Switching inexplicably between an actual horse, an artificial one, and a wheelchair as their preferred mode of transport (though one of them always walks), the pair in some ways resemble Don Quixote and Sancho Panza: not only for the fact that they’re on a perhaps ill-advised semi-mystical quest that mostly consists of roaming through Spain but also in that their philosophical bickering is as funny as it is insightful. Finisterrae is intensely concerned with the ephemeral, but almost always in relation to the worldly. Sometimes seen from far out in wide-angle shots not unlike those you’d expect to see in a western, the nameless brothers often appear as little more than white specks on a fog-covered landscape. Though ghosts, the two protagonists are just as earthbound as what few animals and humans they encounter on their strange journey.
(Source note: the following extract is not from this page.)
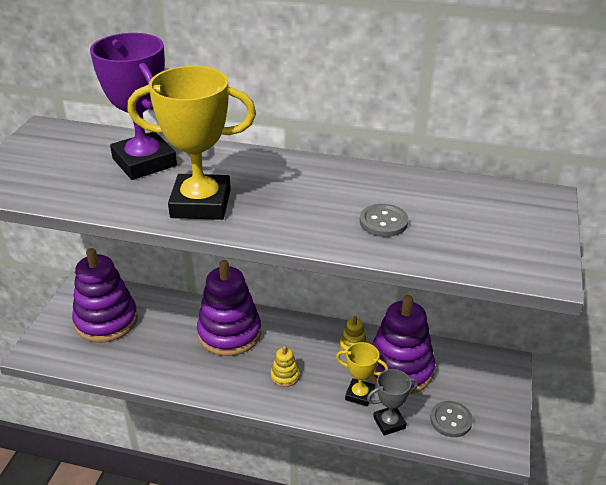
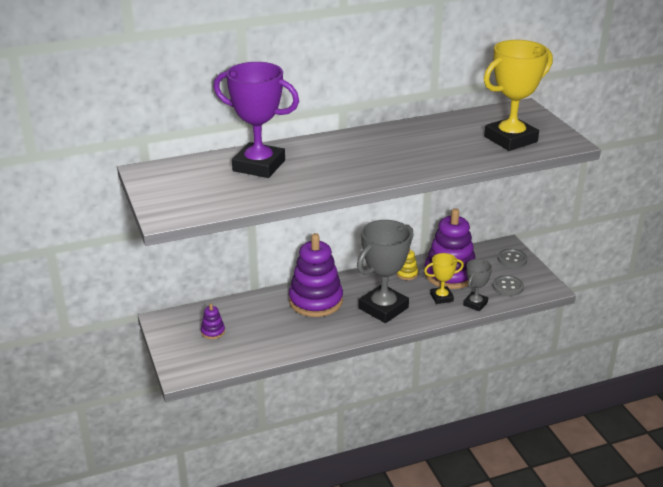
camera: 35 degrees left, 5 degrees down
purple stacking toy [72,248,138,343] -> purple stacking toy [201,303,225,339], size x0.42
yellow trophy [127,66,256,220] -> yellow trophy moved to [484,40,553,151]
yellow stacking toy [271,346,299,387] -> grey trophy [357,220,414,323]
grey button [360,204,408,237] -> grey button moved to [498,249,527,268]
High-pitched sounds aggravate and even weaken them; grass and mud dirty their full-length robes. At times, the oddities they come across verge on the ominous: “Don’t turn around,” one of the brothers says upon feeling the presence of the seagull-cat. “It’s behind us. The creature from the underworld.” If even sprites on a mystical quest suffer from such afflictions, we’re forced to wonder, what does that say about our own lot as humans?

The particulars of what Caballero is getting at with his dark whimsy may ultimately be a matter for some debate, but he is nevertheless to be commended for the tenacity he displays as a first-time filmmaker, repeatedly answering “why not?” where many exposed to Finisterrae‘s bizarre plot will no doubt ask “why?” Caballero doesn’t need or even want us to understand each of hi bizarre setpieces. We’re merely asked to accept their presence—and, really, the premise that they could coexist in the first place—for to absorb these expressions of the unearthly, he seems to be saying, is vital to our understanding of our own world. The film is further rescued from any claims of pretension by the fact that, despite the otherworldliness of its underlying concerns, it doesn’t take itself too seriously. Suicide’s rendition of “Ghost Rider” can be heard playing at one point (only somewhat ironically, one suspects), seemingly grave situations frequently (d)evolve into the absurd, and near-constant moments of playfulness buoy the proceedings. If dissatisfaction over one’s present state is a shared trait among men and ghosts, then so, too, is the need for humor in the face of it.